Welsh Cycling
- Sport: Cycle racing
- Founded: 17 January 2002
- Affiliation: British Cycling
- Headquarters: Wales National Velodrome
- Location: Newport International Sports Village, Newport

Official website
- www.welshcycling.co.uk
- Wales

= Welsh Cycling =

Governing body of cycling in Wales

Welsh Cycling (Beicio Cymru; formerly the Welsh Cycling Union) is the governing body of cycling in Wales. It is part of British Cycling, the national governing body of cycling in Britain. Over 140 cycling clubs in Wales are affiliated with Welsh Cycling. The governing body aims to encourage more people to cycle through inspiring, integrity and excellence; it's three core values.

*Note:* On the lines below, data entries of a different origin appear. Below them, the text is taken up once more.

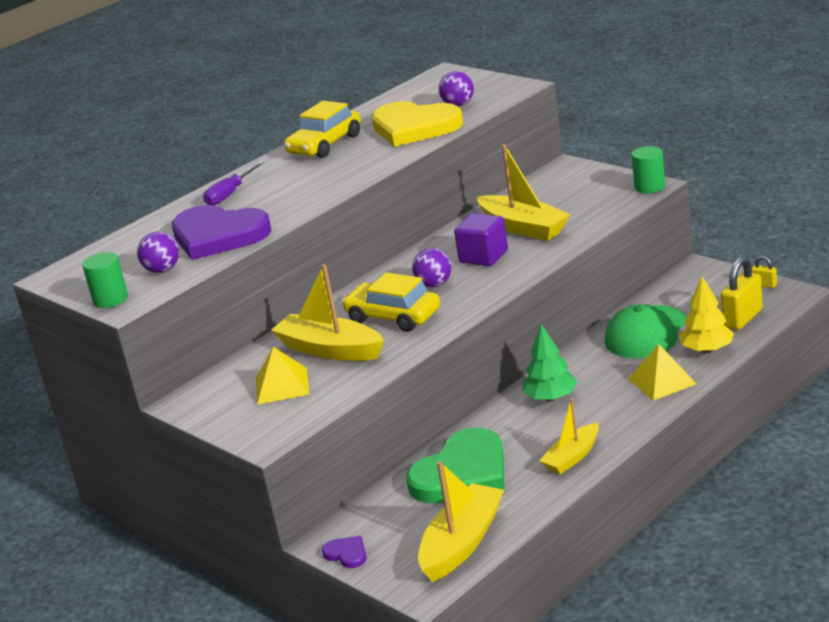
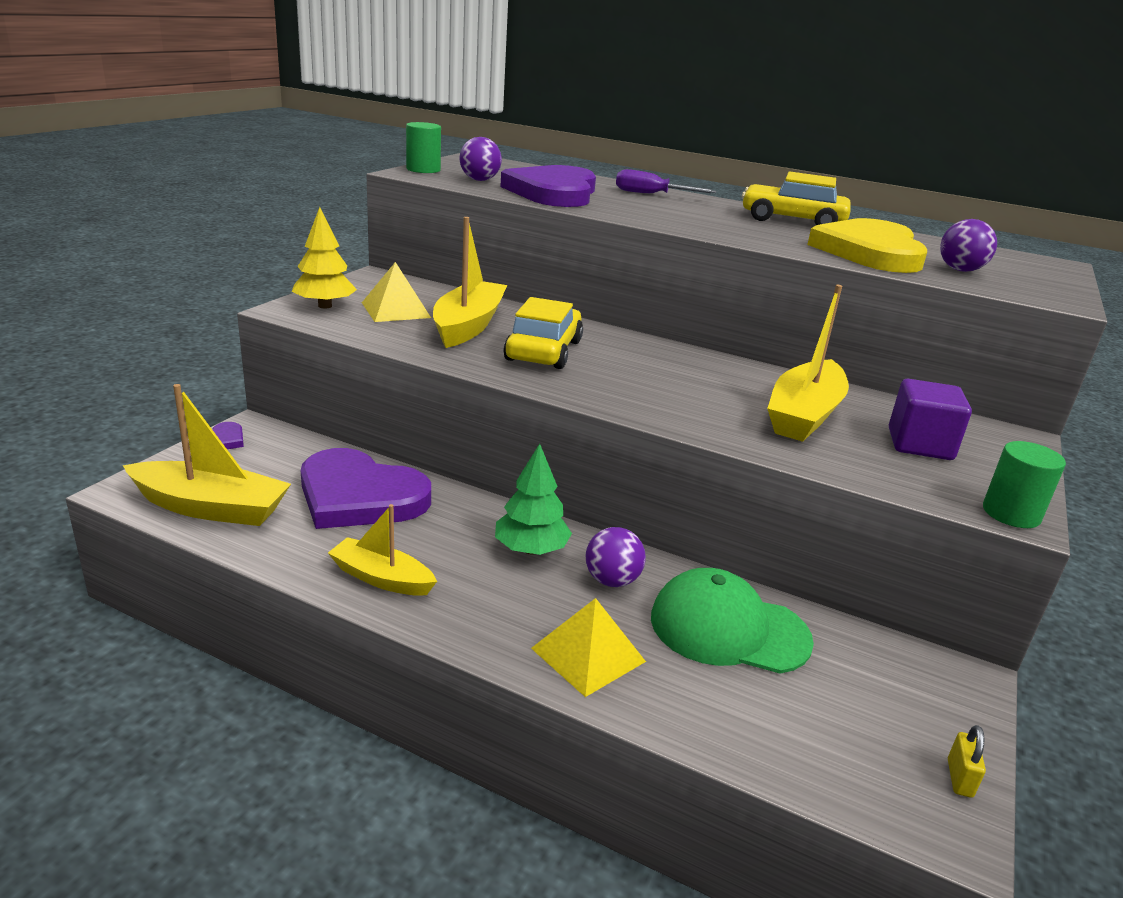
camera: 65 degrees right, 0 degrees up
green heart [406,428,504,503] -> purple heart [301,448,431,529]
purple ball [412,248,451,287] -> purple ball moved to [586,527,646,587]
purple cube [454,213,508,266] -> purple cube moved to [889,379,972,460]
yellow tree [679,276,734,353] -> yellow tree moved to [292,207,357,308]
yellow padlock [721,257,763,330] -> none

Welsh Cycling administers all six cycling disciplines: BMX; cyclo-cross; mountain biking (downhill and cross-country); road racing; time trials; and track racing. The body overseas sports cycling within Wales, including the Welsh Championship series, development of Welsh riders, regional competitions and racing licences, and organises the Welsh Commonwealth Games cycling team.

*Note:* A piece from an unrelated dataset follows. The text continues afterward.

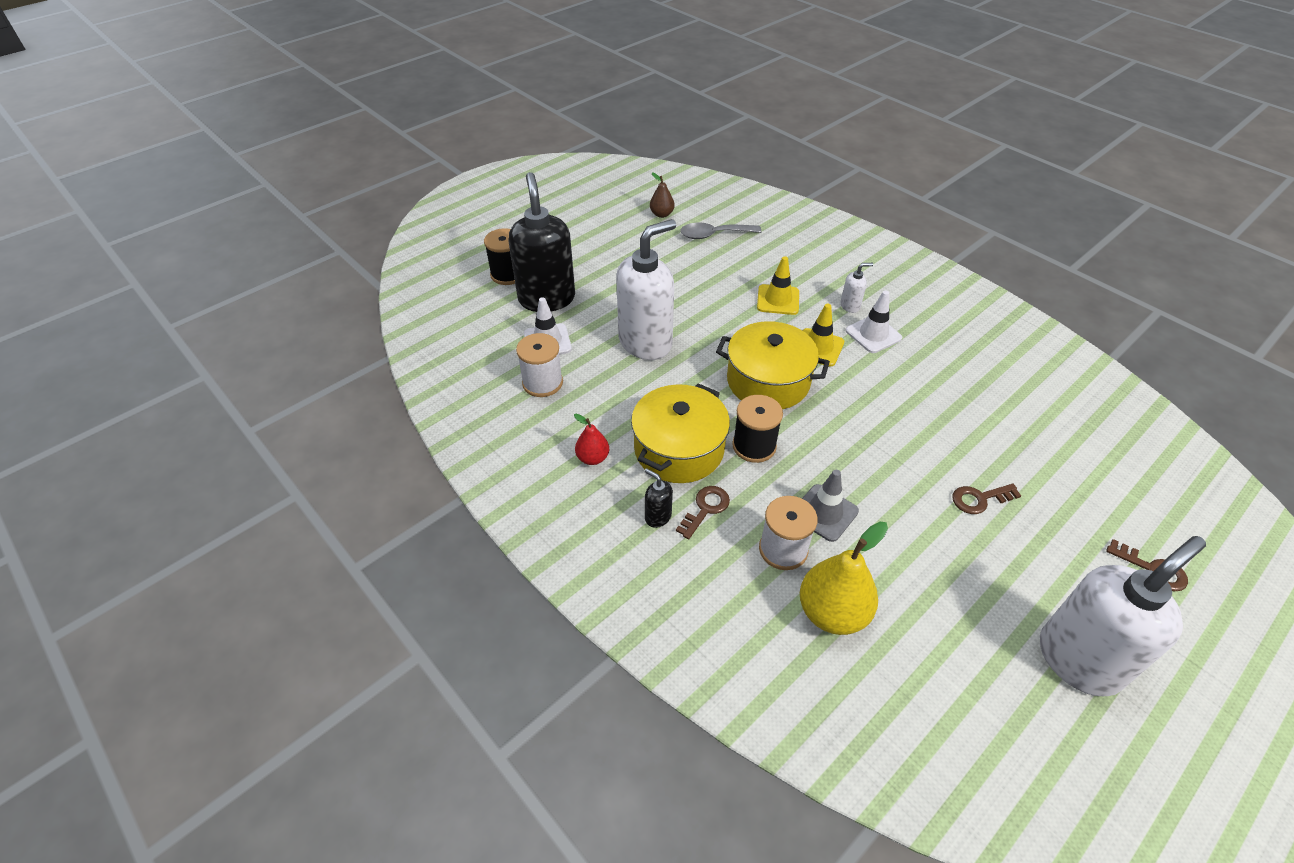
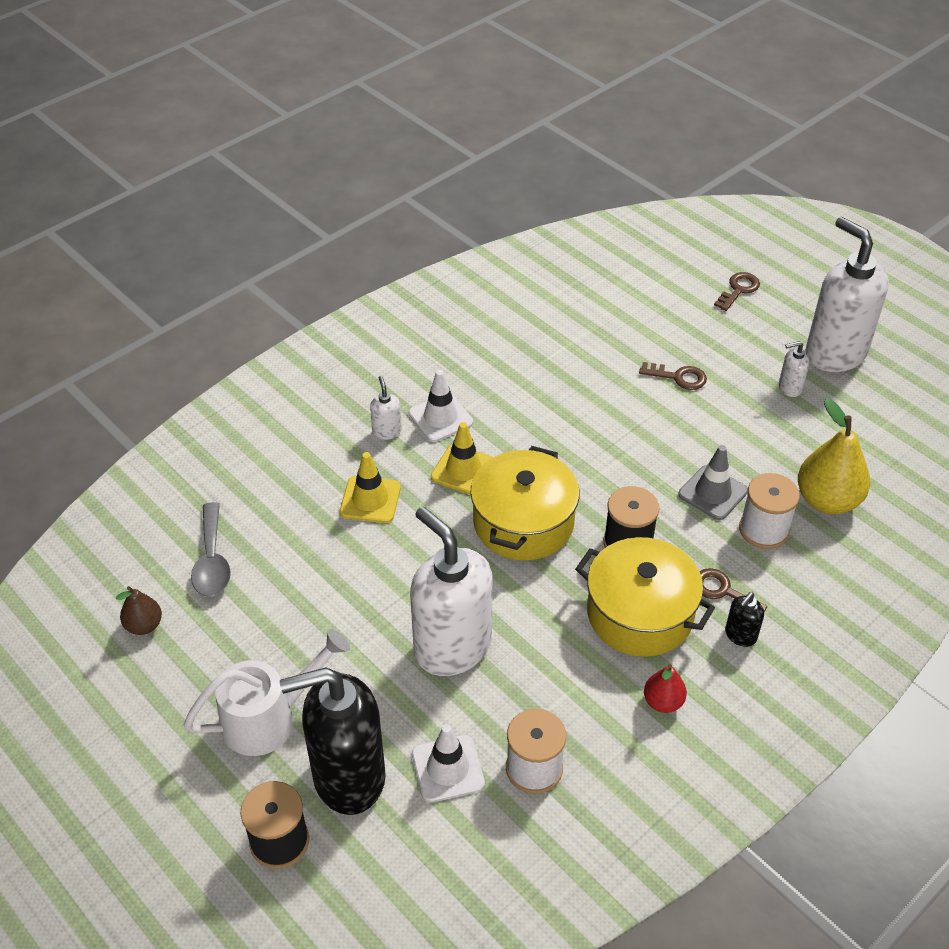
camera: 90 degrees left, 0 degrees up
brown key [952,484,1021,514] -> brown key turned 60 degrees counterclockwise [639,362,707,390]
none -> white watering can [184,629,350,756]
none -> white soap dispenser [779,341,809,397]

Welsh Cycling's performance programme has helped develop riders who have gone onto win medals at the Commonwealth Games, World Championships, and the Olympic Games. The Wales Racing Academy is the final step of the Performance Pathway. The Academy supports riders who are competitive nationally and internationally and have demonstrated the potential to gain selection to a British Cycling Olympic/Paralympic programme, gain a contract with a professional team or to win a medal at the Commonwealth Games.

Welsh Cycling is based at the Wales National Velodrome, at the Newport International Sports Village.

Notable Welsh cyclists include Megan Barker, Rhys Britton, Rhian Edmunds, Owain Doull, Becky James and Stephen Williams (cyclist).